General Requirements

  • Use the same font as your report
    Graphics should use Times New Roman or Computer Modern (matching your report font). We expect the Final Report to look like a professional, academic paper with consistent typography throughout.
  • All graphics must be legible
    Overlapping or too-small labels will be penalized. Ensure all text in your graphics is readable at the document's standard viewing size.
  • Graphics should be appropriately sized
    Taking up half a page for a simple graph will be penalized unless it's a beautiful custom graphic that demands that size. Be judicious with space.
  • Include clear labels, titles, and captions
    Every graphic needs a descriptive title, labeled axes, and a caption explaining what the reader should take away from it.

Graphics Requirements for Final Report

Final Report Graphics Requirement
Your Final Report must contain exactly 5 graphics in-text (combination of tables and data visualizations including charts and graphs) within the 14-20 page body. At least 1-2 graphics should be impressive "show-stoppers" with excellent visual design, coloring, and labeling.

Additional Graphics in Appendices

You may include additional graphics in the appendices if you have insightful visualizations that don't fit within your 5 in-text graphics.

Appendix Graphics Are Not a Dumping Ground

The option to include appendix graphics is not carte blanche to dump every graphic you can think of creating. Appendix graphics should be:

  • Genuinely insightful visualizations that support your analysis
  • Graphics that provide valuable supplementary information
  • Visualizations that didn't make the "top 5" but still contribute meaningfully
Same Quality Standards Apply
All appendix graphics must meet the same General Requirements as in-text graphics: they must not be pixelated, must have proper titles and captions, must use appropriate fonts, and must be legible. Low-quality appendix graphics will be penalized.

What Graphics to Include

Your graphics should communicate findings, not document your process. Think of the difference between your working notebook (where you explore data) and your final paper (where you present conclusions).

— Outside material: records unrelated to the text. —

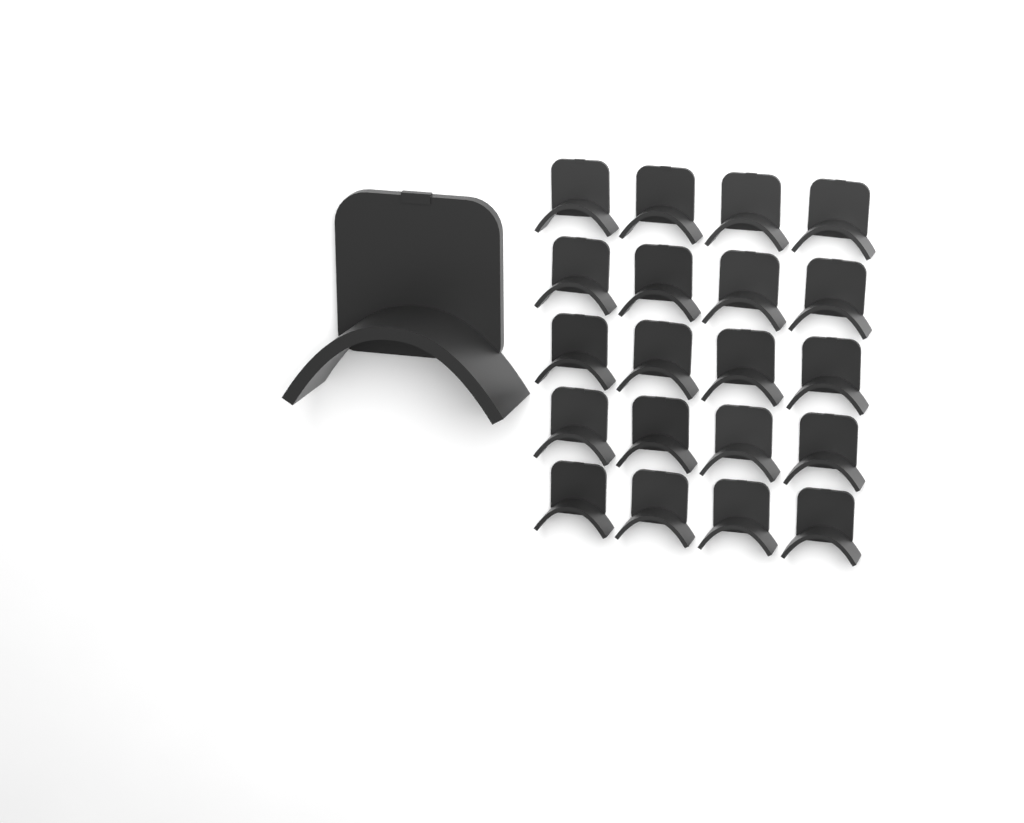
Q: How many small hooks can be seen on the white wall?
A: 20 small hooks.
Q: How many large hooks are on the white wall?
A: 1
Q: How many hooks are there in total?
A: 21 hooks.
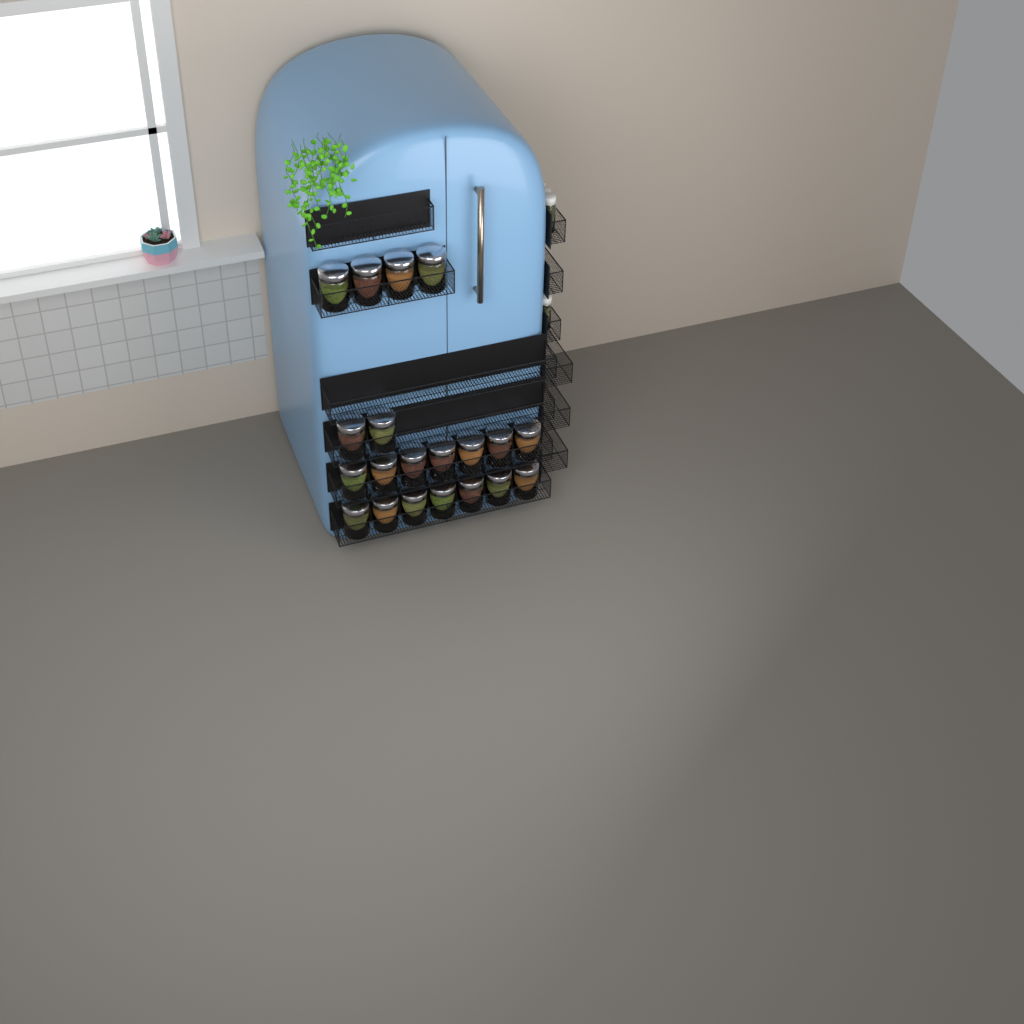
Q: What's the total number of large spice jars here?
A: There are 20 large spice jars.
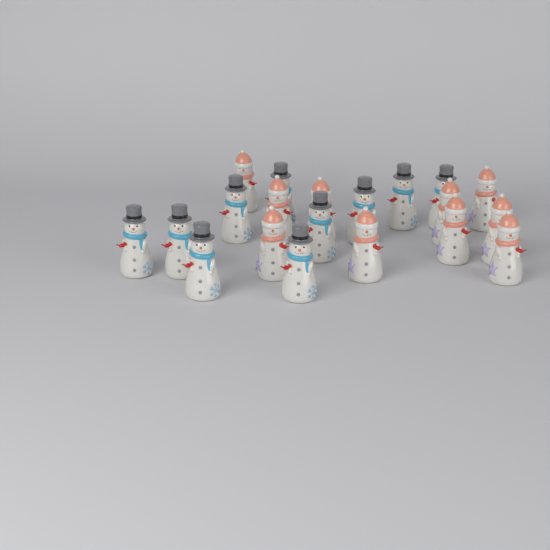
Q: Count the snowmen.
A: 20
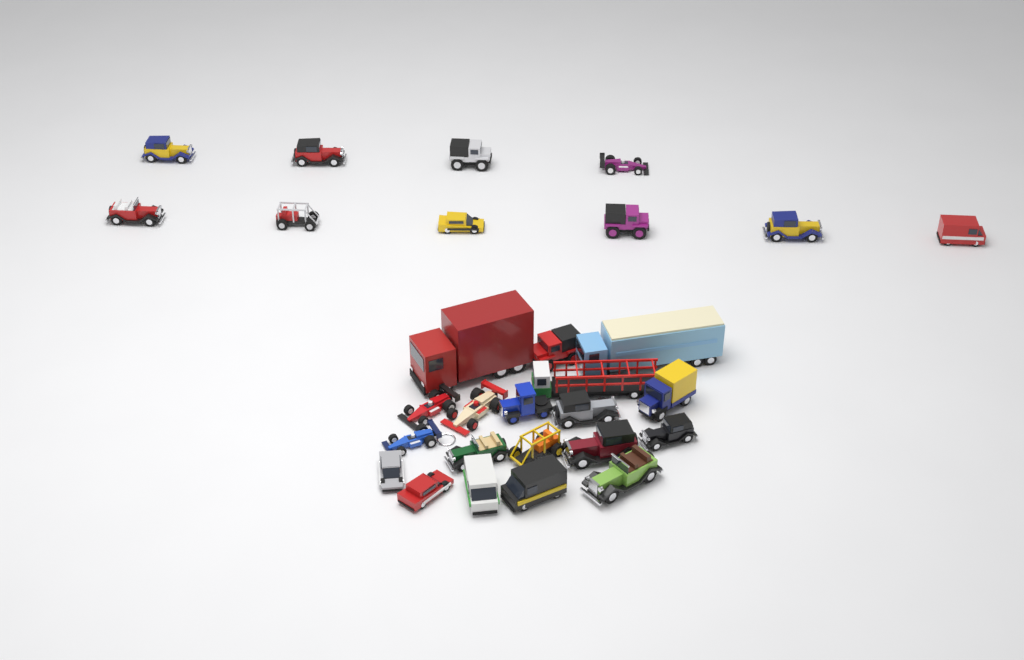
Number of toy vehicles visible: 29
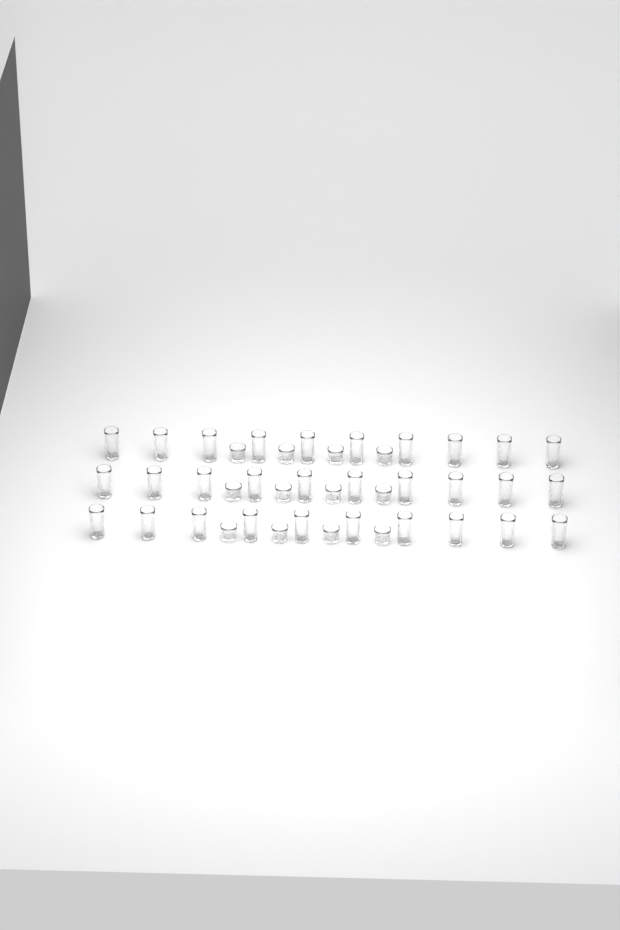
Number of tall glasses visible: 30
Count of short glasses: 12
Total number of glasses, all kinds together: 42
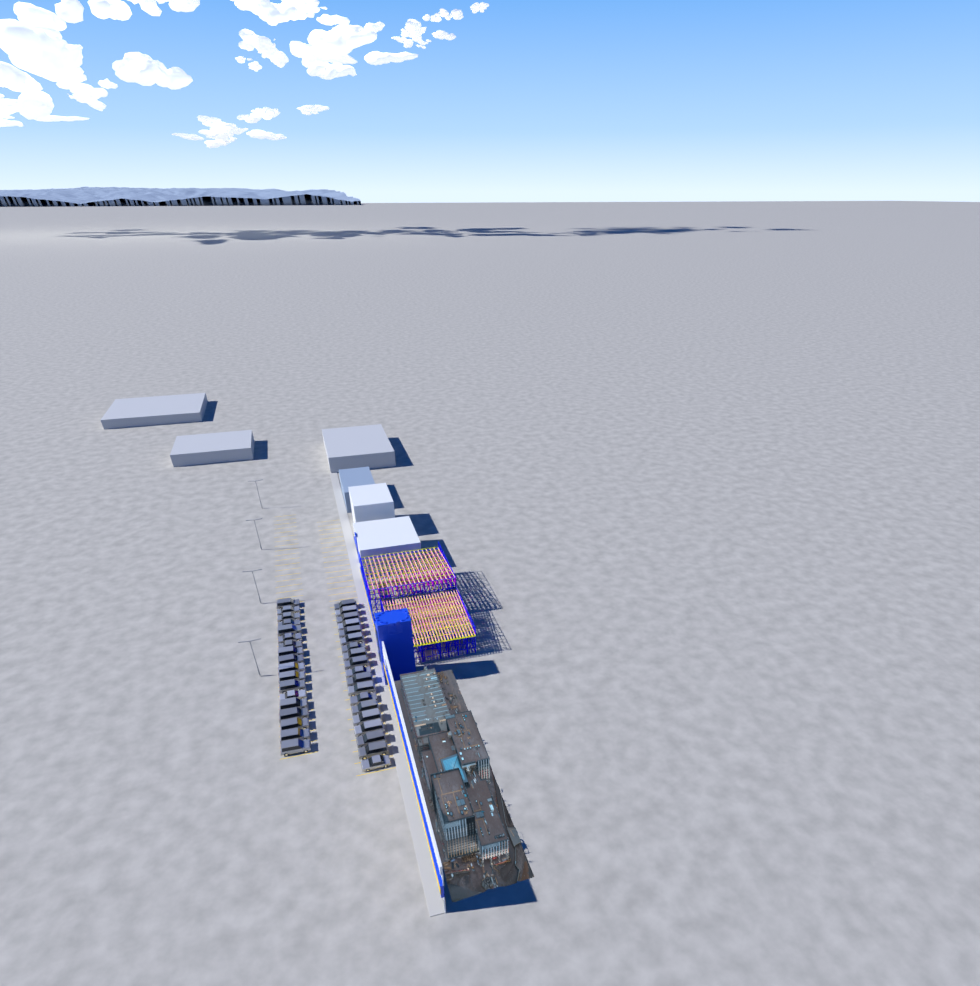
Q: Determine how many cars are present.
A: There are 37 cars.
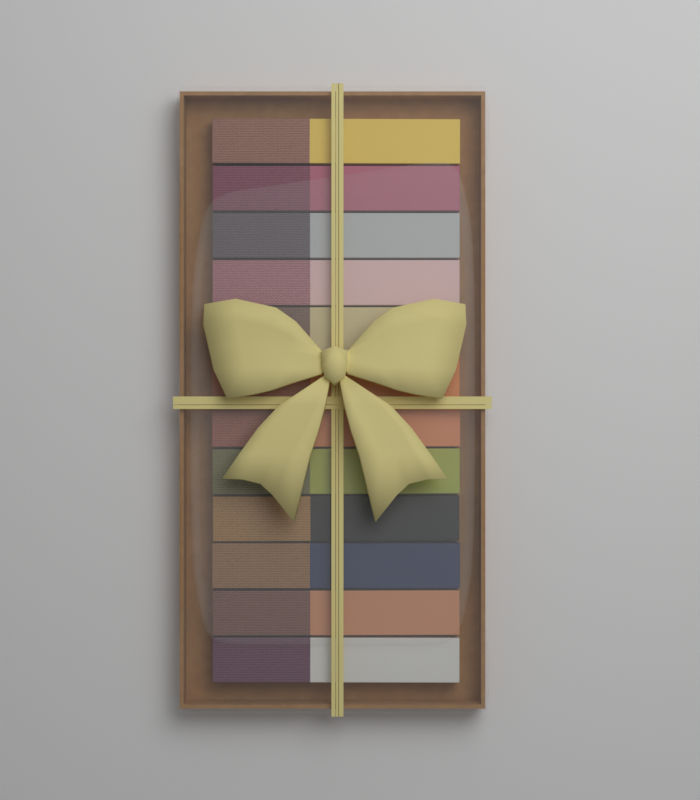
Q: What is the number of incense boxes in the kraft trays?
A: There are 12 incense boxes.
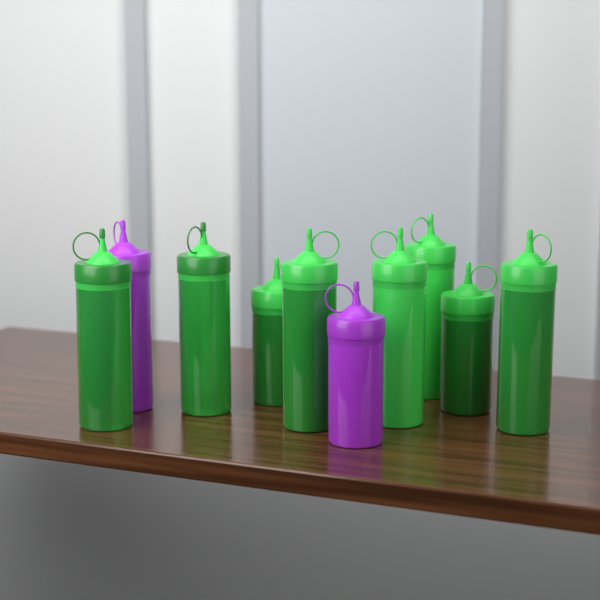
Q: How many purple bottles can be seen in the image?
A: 2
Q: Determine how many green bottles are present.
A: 8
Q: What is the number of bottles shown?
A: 10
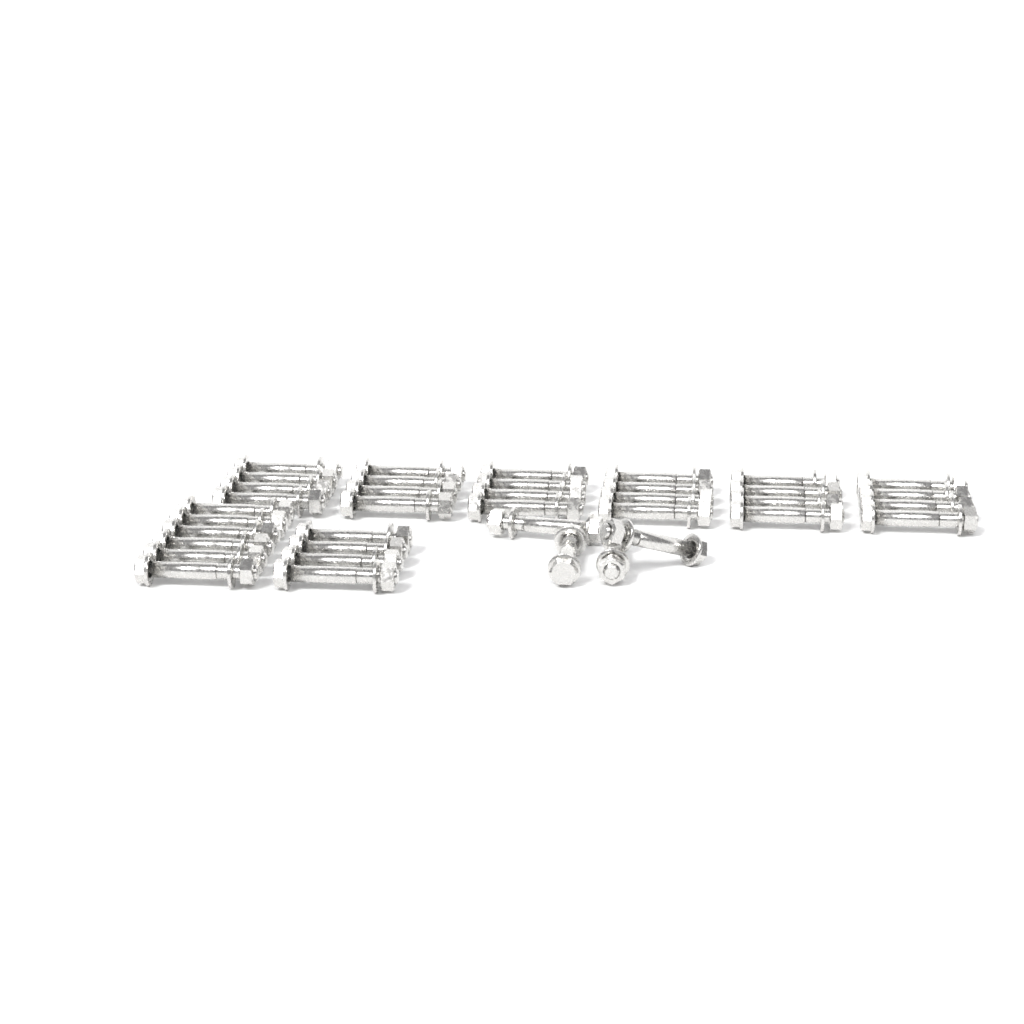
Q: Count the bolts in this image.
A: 38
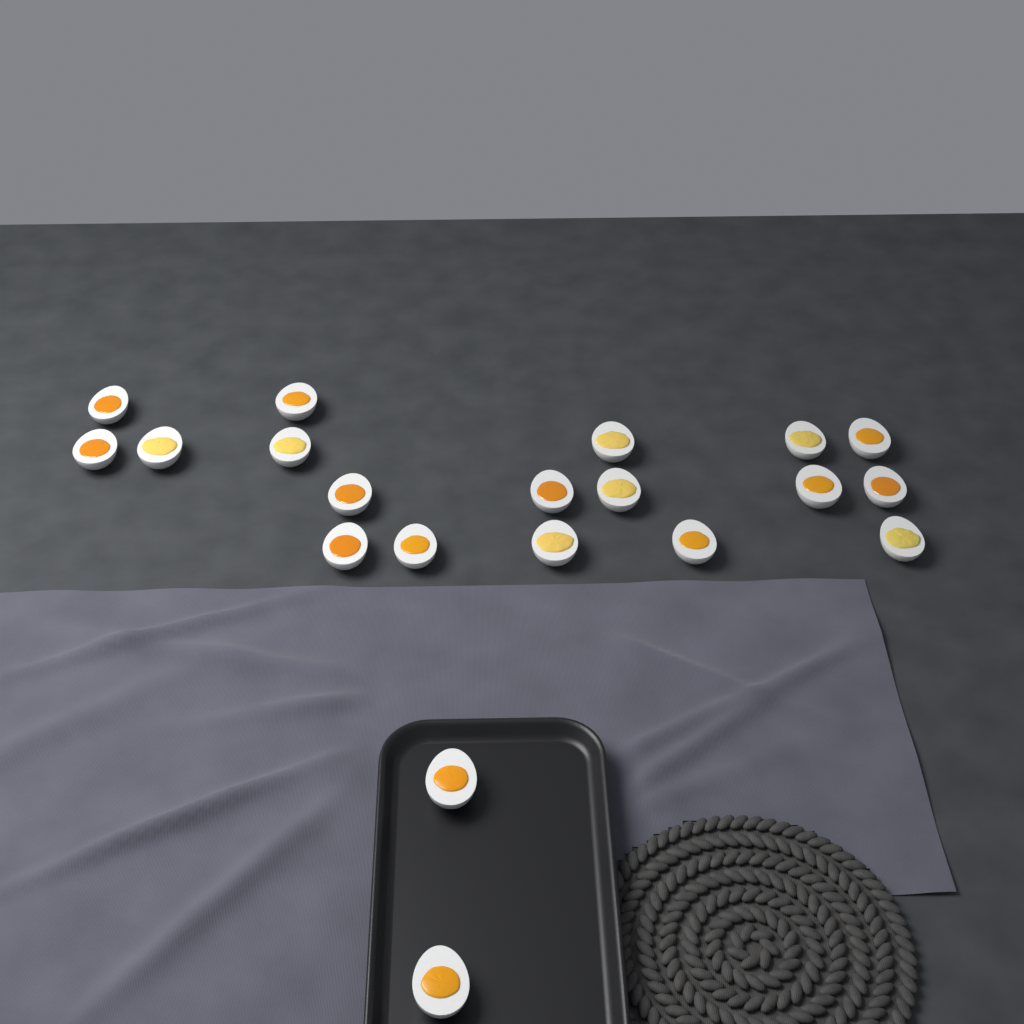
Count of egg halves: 20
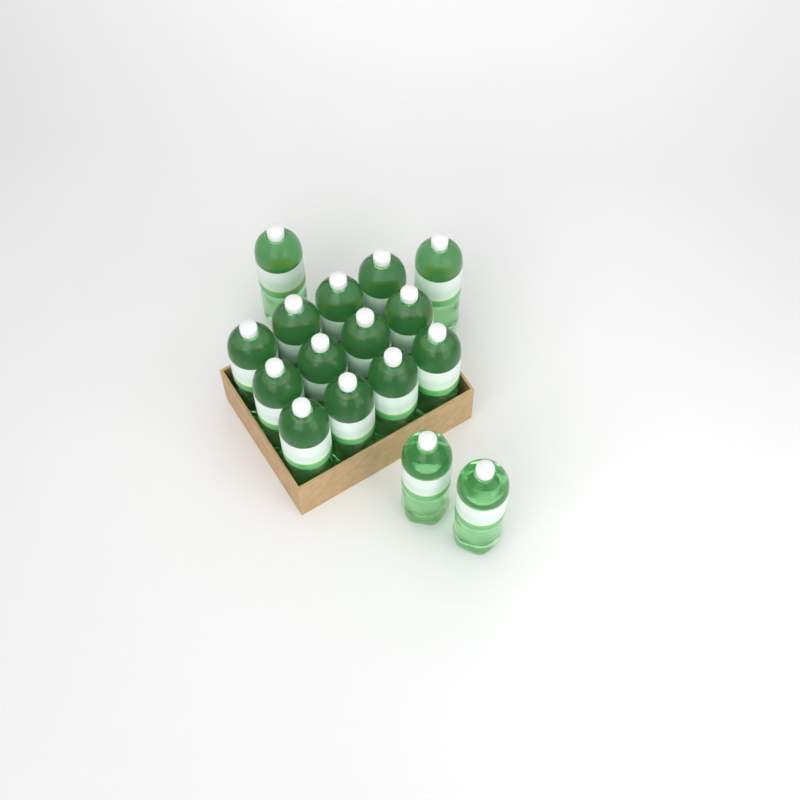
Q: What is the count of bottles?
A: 16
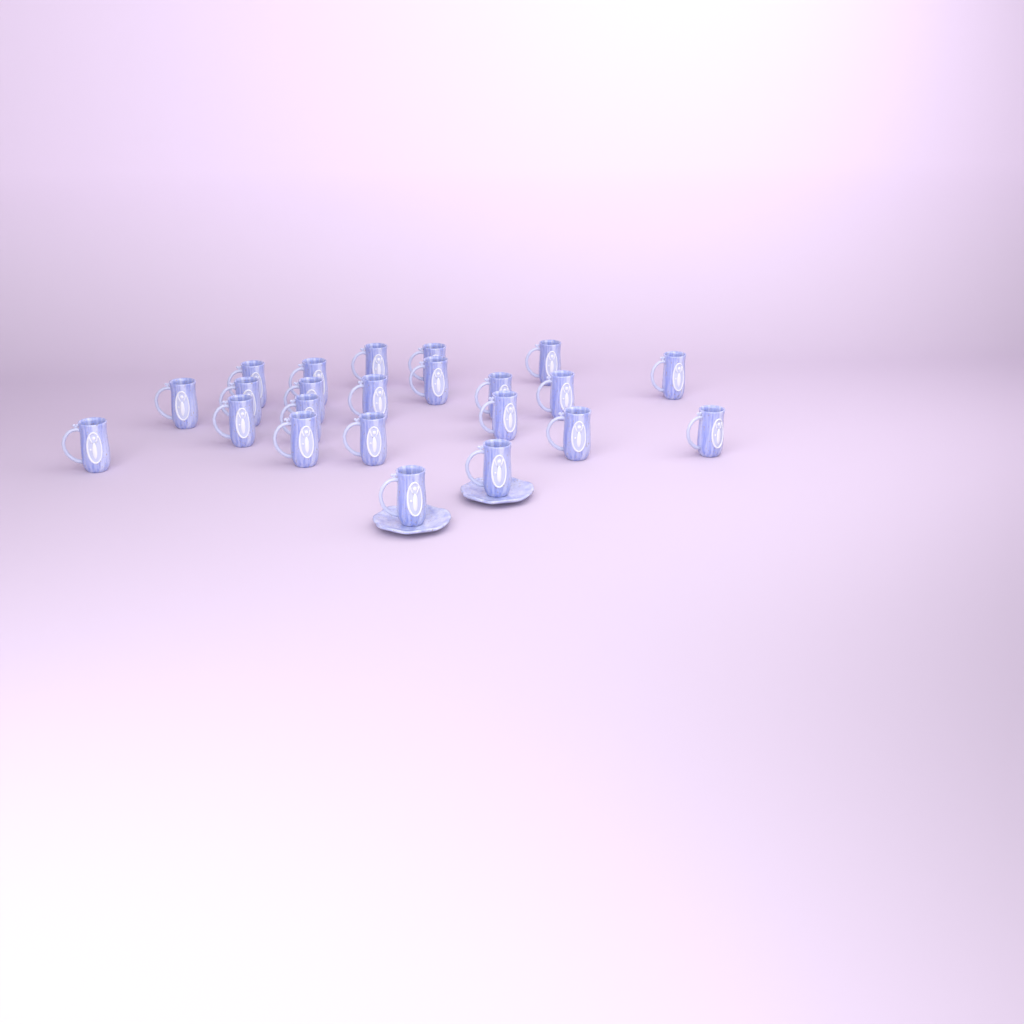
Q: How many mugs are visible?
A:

Focus on Results and Insights

Good graphics for your Final Report:

  • Model results tables — coefficient estimates, confidence intervals, model comparisons
  • Visualizations of key findings — graphics that directly support your conclusions
  • Relationship visualizations — but only when they reveal something specific you discuss in your narrative
  • Anomalies or notable patterns — graphics that highlight something important you discovered
Avoid Routine Diagnostic Graphics

These belong in your code/analysis, not your Final Report (unless they reveal something unusual worth discussing):

  • Residual plots, QQ plots, and other model diagnostics
  • Generic correlation heatmaps (unless a specific correlation is central to your argument)
  • Distribution histograms just to show "here's my data"
  • Scatterplot matrices or pair plots
  • Any graphic where your only caption would be "Figure X shows..."

The test: if you can't write a substantive caption explaining what insight the reader should take away, it probably doesn't belong in your report.